Show every line in the entries below where the word "Classic" appears.

INPUT MATERIAL
........
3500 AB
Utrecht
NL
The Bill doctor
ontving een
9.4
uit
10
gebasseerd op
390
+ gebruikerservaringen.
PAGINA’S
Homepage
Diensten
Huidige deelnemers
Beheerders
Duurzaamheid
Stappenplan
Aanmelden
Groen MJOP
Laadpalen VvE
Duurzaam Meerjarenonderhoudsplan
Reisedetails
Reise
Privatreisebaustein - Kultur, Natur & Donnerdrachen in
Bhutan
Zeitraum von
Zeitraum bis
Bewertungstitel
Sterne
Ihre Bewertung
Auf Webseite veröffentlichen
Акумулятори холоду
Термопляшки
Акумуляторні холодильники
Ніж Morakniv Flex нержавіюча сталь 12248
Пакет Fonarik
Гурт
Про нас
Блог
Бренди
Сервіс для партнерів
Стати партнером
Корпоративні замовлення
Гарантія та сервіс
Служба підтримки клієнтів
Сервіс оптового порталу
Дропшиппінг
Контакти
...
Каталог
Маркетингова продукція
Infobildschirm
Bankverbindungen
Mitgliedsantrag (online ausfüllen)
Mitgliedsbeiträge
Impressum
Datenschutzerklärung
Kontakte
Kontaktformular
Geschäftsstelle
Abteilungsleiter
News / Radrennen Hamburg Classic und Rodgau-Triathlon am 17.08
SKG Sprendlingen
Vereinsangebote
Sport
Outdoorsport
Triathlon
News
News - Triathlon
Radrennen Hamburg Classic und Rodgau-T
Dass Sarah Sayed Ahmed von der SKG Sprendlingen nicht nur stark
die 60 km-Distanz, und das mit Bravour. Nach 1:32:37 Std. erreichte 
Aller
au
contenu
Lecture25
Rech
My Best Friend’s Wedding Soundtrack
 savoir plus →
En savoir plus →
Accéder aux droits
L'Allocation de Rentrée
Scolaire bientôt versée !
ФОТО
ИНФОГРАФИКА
........
TASK RESULT
News / Radrennen Hamburg Classic und Rodgau-Triathlon am 17.08
Radrennen Hamburg Classic und Rodgau-T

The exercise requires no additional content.